Automatic OpenCL work-group size selection for multicore CPUs

  • Authors:
  • Sangmin Seo;Jun Lee;Gangwon Jo;Jaejin Lee

  • Affiliations:
  • ManyCoreSoft, Seoul, South Korea;Seoul National University, Seoul, South Korea;Seoul National University, Seoul, South Korea;Seoul National University, Seoul, South Korea

  • Venue:
  • PACT '13 Proceedings of the 22nd international conference on Parallel architectures and compilation techniques
  • Year:
  • 2013

Quantified Score

Hi-index 0.00

Visualization

Abstract

In this paper, we address the effect of the work-group size on the performance of OpenCL kernels. We propose a profiling-based algorithm that finds a good work-group size, in terms of performance, for the target multicore CPU architecture.

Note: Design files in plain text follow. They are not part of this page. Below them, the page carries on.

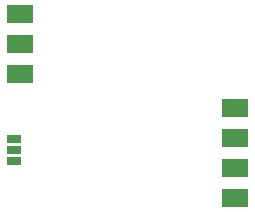
<source format=gtp>
G04 #@! TF.FileFunction,Paste,Top*
%FSLAX46Y46*%
G04 Gerber Fmt 4.6, Leading zero omitted, Abs format (unit mm)*
G04 Created by KiCad (PCBNEW 4.0.7) date 02/12/20 22:04:27*
%MOMM*%
%LPD*%
G01*
G04 APERTURE LIST*
%ADD10C,0.100000*%
%ADD11R,2.300000X1.500000*%
%ADD12R,1.300000X0.700000*%
G04 APERTURE END LIST*
D10*
D11*
X147000000Y-61480000D03*
X147000000Y-64020000D03*
X147000000Y-66560000D03*
D12*
X146500000Y-72050000D03*
X146500000Y-73950000D03*
X146500000Y-73000000D03*
D11*
X165250000Y-77060000D03*
X165250000Y-74520000D03*
X165250000Y-71980000D03*
X165250000Y-69440000D03*
M02*

</source>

Our algorithm reduces misses in the private L1 data cache and achieves load balancing between cores. It exploits the polyhedral model to estimate the working-set size and the number of cache misses for a parameterized work-group size of the OpenCL kernel. Based on the profiling information, it heuristically searches the space of parameterized work-group sizes. Our virtually-extended index space helps to increase the probability to find a better work-group size. We implement our work-group size selection algorithm as a development tool that consists of a code generator and a search library. The code generator extracts the polytope of each memory reference from the kernel code and generates a function that simplifies polytopes using the run-time information and invokes search library routines. The search library calculates the working-set size using the polytopes and finds a proper work-group size. We evaluate our approach using 31 OpenCL kernels on four different multicore CPUs. We compare its accuracy and search time to those of an exhaustive search method. Experimental results show that our tool is, on average, 1566 times faster than the exhaustive search and selects a work-group size whose performance is the same as or comparable to that of the exhaustive search.